= Totti Cohen =

Australian educational reformer (1932–2010)

Teofila "Totti" Cohen , (née Kaplun; 5 March 1932 - 29 August 2010) was an Australian educational reformer and solicitor who served as president of the Federation of Parents and Citizens Associations of New South Wales from 1973 to 1980.

==Biography==
Teofila (nickname, "Totti") Kaplun was born in Paddington to Polish-Jewish emigrants Stanley Kaplun and Adel, née Gutman. She attended local primary schools and then Parramatta and Sydney Girls' high schools. She topped the state in history in the Leaving Certificate, also winning first-class honours in English and Latin; consequently she won a scholarship to the University of Sydney, where she graduated with a Bachelor of Arts and a Bachelor of Law in 1956. In that year she married Neville Albert Cohen; they would adopt one son in 1960 before Cohen gave birth to another in 1961. She was the first woman employed as a solicitor at Minter Simpson, before moving to F. W. Jenkins and Co. which she eventually bought after Jenkins's death.

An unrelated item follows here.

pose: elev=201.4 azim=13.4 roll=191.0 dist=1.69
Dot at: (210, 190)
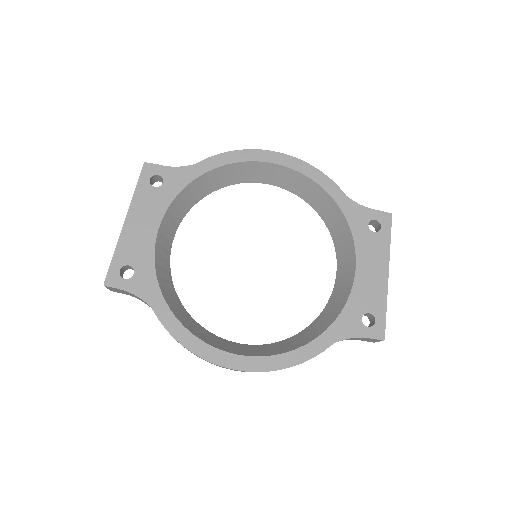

She explored the option of teaching when her sons began attending school and enrolled externally at the University of New England, but discovered that teaching positions were only readily available north of Tamworth and gave up the idea. She joined the Parents and Citizens (P&C) Association at Coogee and by 1968 rose to the state council. She ran as a candidate for the Defence of Government Schools group in the 1969 federal election, challenging the Speaker of the House, Sir William Aston, for his seat of Phillip; she received 2.3% of the vote. In 1973 she was elected president of the Federation of P&C Associations, and significantly increased the influence and political involvement of the organisation. Awarded an OBE in 1978, she was a parent representative on the Education Commission and vice-president of the Australian Council of School Organisations. She retired in 1980.

Following her retirement from the P&C presidency, Cohen served part-time on the Social Security Appeals Tribunal and the Consumer, Trading and Tenancy Tribunal, and was chairwoman of the New South Wales Privacy Committee from 1983 to 1993. Awarded the AM in 1987, she was also involved in the National Council of Jewish Women and the Jewish Board of Deputies. She died in 2010.